And so and so and so, it seems that Vin Diesel is exactly that, asking $20 million for a movie, and nobody knows why except maybe Diesel and maybe Cohen. XXX, for all the punch it packs, is no 007-he has the balls but not the class, the courage but not the maturity. Cohen blasts the homogenization of the world in one of the DVD's special features, decries the McDonaldsification of humanity, but here is XXX, a character that feeds off the same instincts and desires that drive our very basic consumer needs-sex and money. Cohen, for all his grandstanding, distills with this film exactly what he's supposedly opposing, and feeds it back to us in an easy-to-swallow formula.

This DVD is the closest thing to a Criterion disc that an action movie has ever seen (except, of course, for the actual Criterion releases of Michael Bay's The Rock and Armageddon). The centerpiece is a 40-minute documentary called A Filmmaker's Diary, which follows the 82 days of production from beginning to end, and continues with Cohen as he edits and scores the film. Heads and tails over the normal "documentaries" included on DVD's, this one uses no clips from the completed film, no staged interviews, no obvious studio interference. You end up getting a real sense of why this film was special to the people working on it, which is something you can respect even if the film wasn't particularly special to you. At the very least, it's a nice introduction to the various processes of post-production, an art that very often gets glossed over on DVD's.

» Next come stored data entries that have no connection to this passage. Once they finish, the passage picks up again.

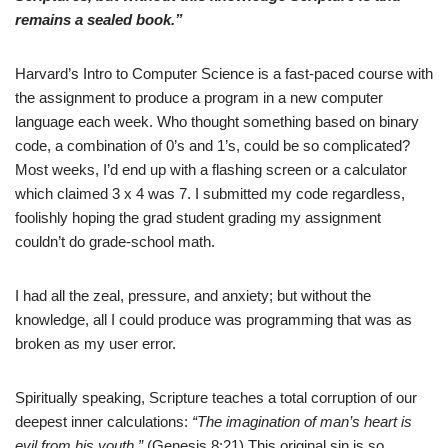
remains a sealed book.”
Harvard’s Intro to Computer Science is a fast-paced course with
the assignment to produce a program in a new computer
language each week. Who thought something based on binary
code, a combination of 0’s and 1’s, could be so complicated?
Most weeks, I’d end up with a flashing screen or a calculator
which claimed 3 x 4 was 7. I submitted my code regardless,
foolishly hoping the grad student grading my assignment
couldn’t do grade-school math.
I had all the zeal, pressure, and anxiety; but without the
knowledge, all I could produce was programming that was as
broken as my user error.
Spiritually speaking, Scripture teaches a total corruption of our
deepest inner calculations:
“The imagination of man’s heart is
evil from his youth.”
(Genesis 8:21) This original sin is so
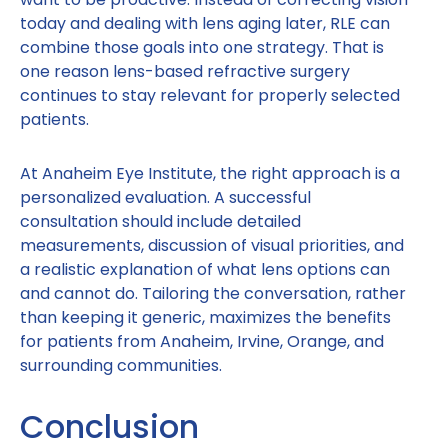
today and dealing with lens aging later, RLE can
combine those goals into one strategy. That is
one reason lens-based refractive surgery
continues to stay relevant for properly selected
patients.
At Anaheim Eye Institute, the right approach is a
personalized evaluation. A successful
consultation should include detailed
measurements, discussion of visual priorities, and
a realistic explanation of what lens options can
and cannot do. Tailoring the conversation, rather
than keeping it generic, maximizes the benefits
for patients from Anaheim, Irvine, Orange, and
surrounding communities.
Conclusion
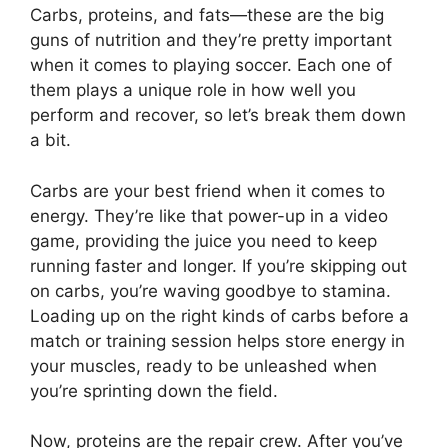
Carbs, proteins, and fats—these are the big
guns of nutrition and they’re pretty important
when it comes to playing soccer. Each one of
them plays a unique role in how well you
perform and recover, so let’s break them down
a bit.
Carbs are your best friend when it comes to
energy. They’re like that power-up in a video
game, providing the juice you need to keep
running faster and longer. If you’re skipping out
on carbs, you’re waving goodbye to stamina.
Loading up on the right kinds of carbs before a
match or training session helps store energy in
your muscles, ready to be unleashed when
you’re sprinting down the field.
Now, proteins are the repair crew. After you’ve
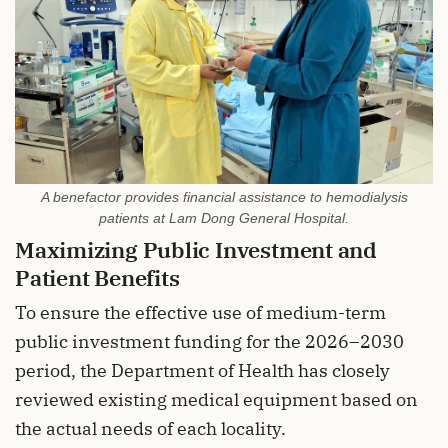
A benefactor provides financial assistance to hemodialysis
patients at Lam Dong General Hospital.
Maximizing Public Investment and
Patient Benefits
To ensure the effective use of medium-term
public investment funding for the 2026–2030
period, the Department of Health has closely
reviewed existing medical equipment based on
the actual needs of each locality.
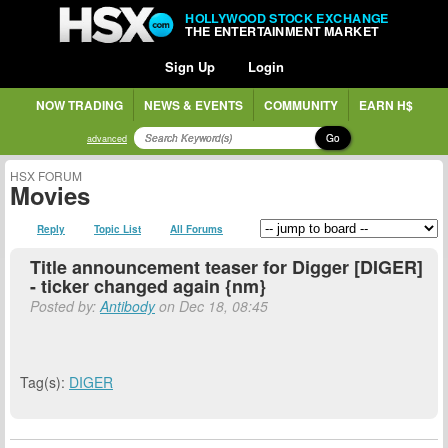
HOLLYWOOD STOCK EXCHANGE
THE ENTERTAINMENT MARKET
Sign Up
Login
NOW TRADING
NEWS & EVENTS
COMMUNITY
EARN H$
Go
advanced
HSX FORUM
Movies
Reply
Topic List
All Forums
Title announcement teaser for Digger [DIGER]
- ticker changed again {nm}
Posted by:
Antibody
on Dec 18, 08:45
Tag(s):
DIGER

Cohen offers commentary on 11 deleted scenes, as well as a running commentary track on the film. The latter finds Cohen switching between nuts and bolts technical information to inflated explanations of character motivation. It feels like he's really reaching to assign some sort of meaning to this film, when he needn't worry himself with such trifles. Rob, you made your meaningful film with The Skulls! Now you can just sit back and watch your new franchise rake in the cash. Homogenization, psshhh-aww!

Again, again, we kid because he deserves it. XXX is knowingly without a brain, so we can't fault the film for that. Truth is, Cohen put together some impressive things in XXX and, when you take the film at face value, which you probably should, it ends up being a not-unenjoyable couple of hours.